Sheila Morgan was intrigued when she saw the group outside Saks Off Fifth where she works as alterations manager. (During the winter months when the weather was too cold for the park, the group practiced at the Mall at Shelter Cove.) One morning, Morgan decided to join in. “It felt odd at first,” she admitted. But after a few visits, she found that it helped her relax and face the challenges of the day.
Betty Parsons attributes her rapid recovery from a serious automobile accident to her regular practice of Qigong. “It allowed me to keep moving,” she said. The exercises and deep breathing also help her maintain her flexibility and balance, she says. “I’m 74 years old, and I can still put my foot to my ear.”
According to Archinaco, in addition to many physical benefits, Qigong has helped her learn to live more mindfully. “More and more, I am able to bring myself back to the moment and get out of the chatter in my head. There is a clarity of mind that comes with stillness,” she said.
Although Qigong can be performed alone, group practice has its own set of benefits. “There is a wonderful energy in the group,” said Archinaco. “Afterwards, we meet for coffee and tea. And that’s not just happenstance. In China, the practice usually includes what they call social Qigong. They see the value of friendships and relationships,” she explained. “This is very diverse, and that is a big part of it.”
Audre Allison joined just for that reason: to meet interesting people. “That’s what struck me. The people were all so friendly, even though we didn’t know anything about one another,” she said, citing the diversity of the group. (Several nationalities are represented as well as a variety of professional, educational and religious backgrounds.) Allison has been attending regularly for the past six months and just recently realized the wonderful “side effect.”
“At first it seemed like nothing,” she said. “But I have noticed that I no longer have pains in my knees or my back. Besides, it’s a lovely way to be in the park with the birds and the trees and the water. Everything is real easy. It feels like dancing underwater.”
Come see what it’s all about. Join the community practice group at Jarvis Creek Park every Monday and Thursday at 9 a.m. or at the Shelter Cove Community Park every Saturday at 11 a.m. For more information, call (843) 715-0104 or (843) 422-2411.
Making Qigong a Way of Life
Numerous studies indicate that a great percentage of all illness is caused by stress—up to 70 percent, said Archinaco. “That is documented, which means it is preventable.” Qigong, which can be done anytime, anywhere, is a proven method for reducing stress and activating the healer within. You can weave it into daily life by:
*Remembering to take a deep breath… and then a few more. Filling and emptying the lungs fully has an immediate impact on your health.
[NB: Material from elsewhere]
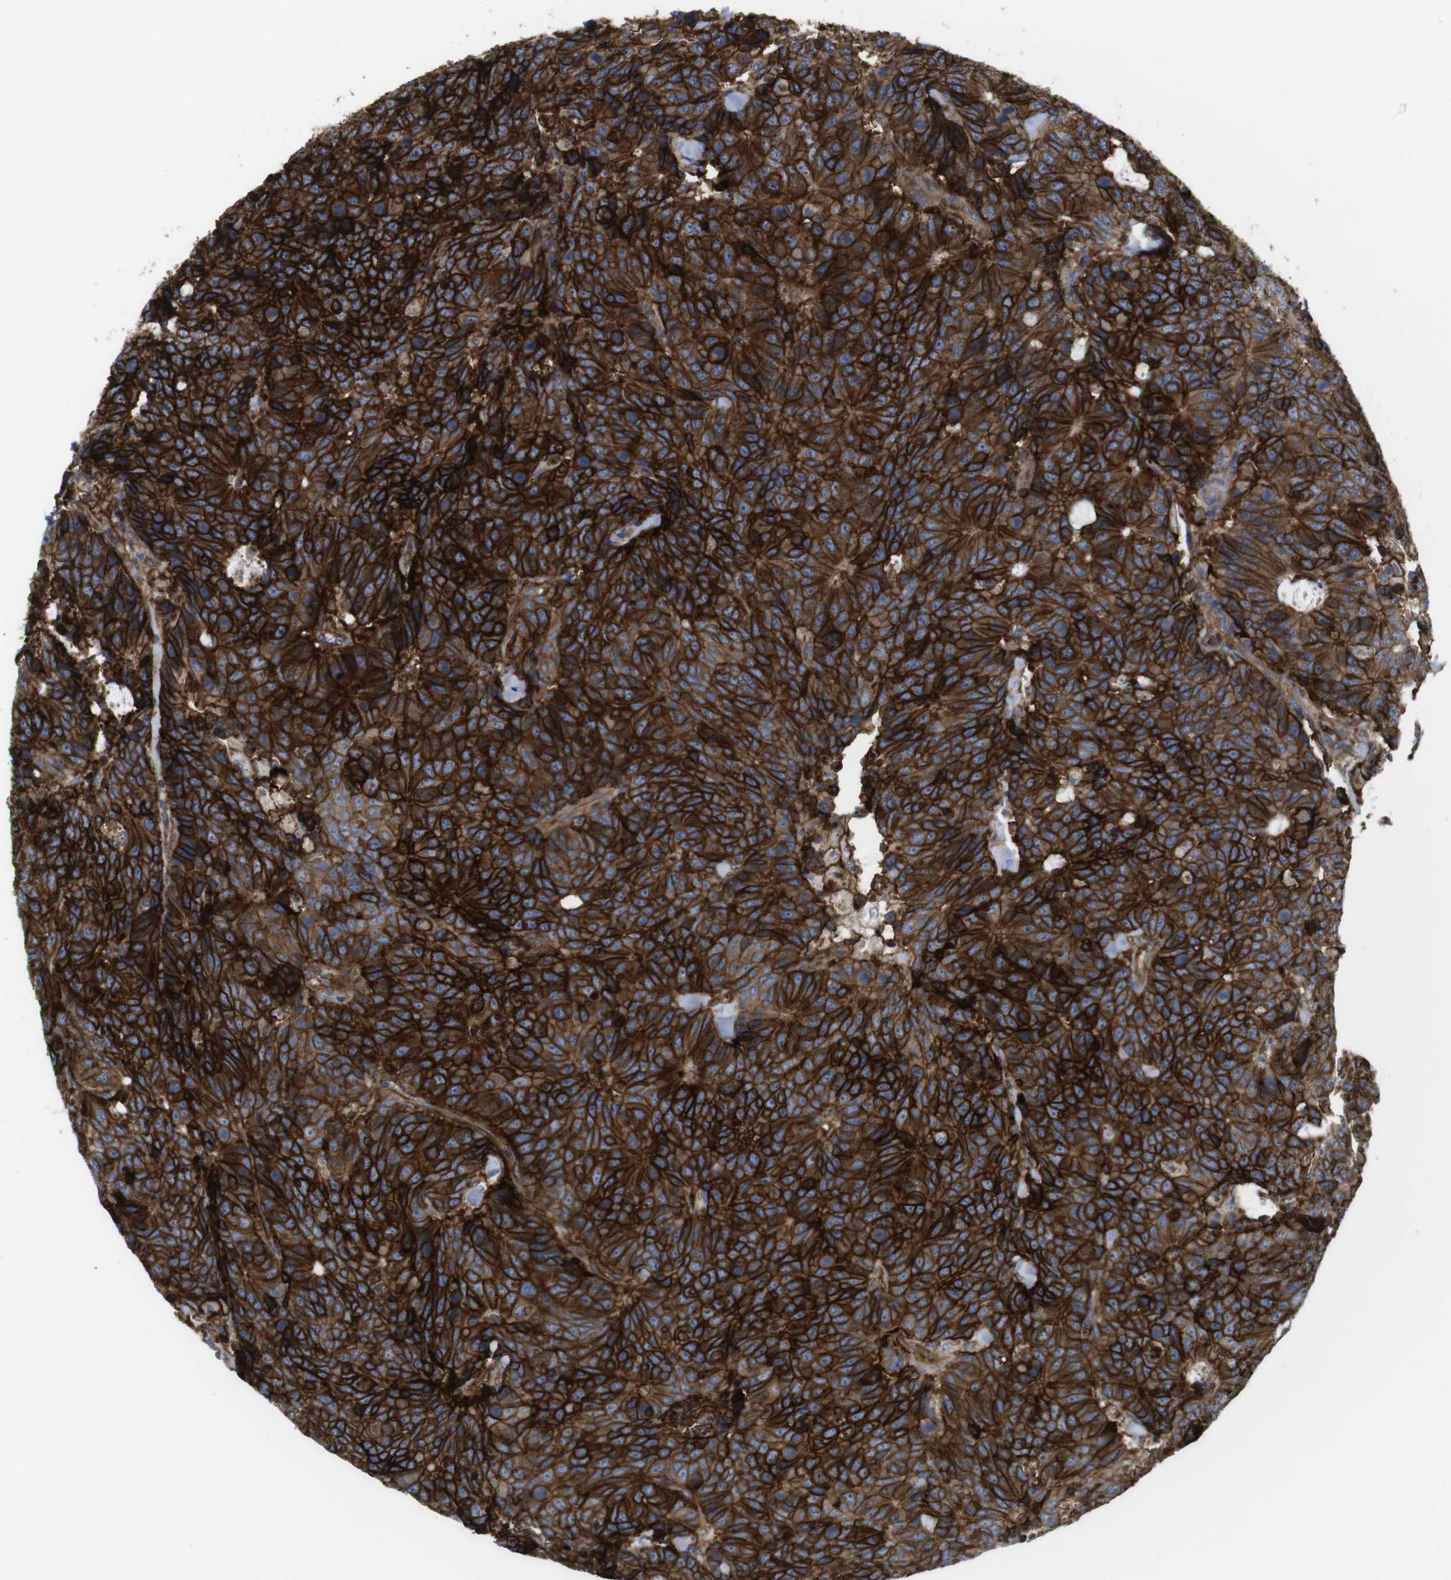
{"staining": {"intensity": "strong", "quantity": ">75%", "location": "cytoplasmic/membranous"}, "tissue": "colorectal cancer", "cell_type": "Tumor cells", "image_type": "cancer", "snomed": [{"axis": "morphology", "description": "Adenocarcinoma, NOS"}, {"axis": "topography", "description": "Colon"}], "caption": "Immunohistochemistry of human colorectal cancer reveals high levels of strong cytoplasmic/membranous staining in about >75% of tumor cells.", "gene": "CCR6", "patient": {"sex": "female", "age": 86}}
*Practicing mindfulness—experiencing life as it happens, moment by moment.
Using self-massage to increase blood flow and activate acupuncture points in the hands, feet and ears. *Using visualization or guided imagery to relax. *Remembering to stretch and relax the body throughout the day. *Practicing the inner and outer smile, which produces endorphins. *Becoming more attuned to emotions and physical changes in the body.
Taking responsibility for your health and practicing self-care.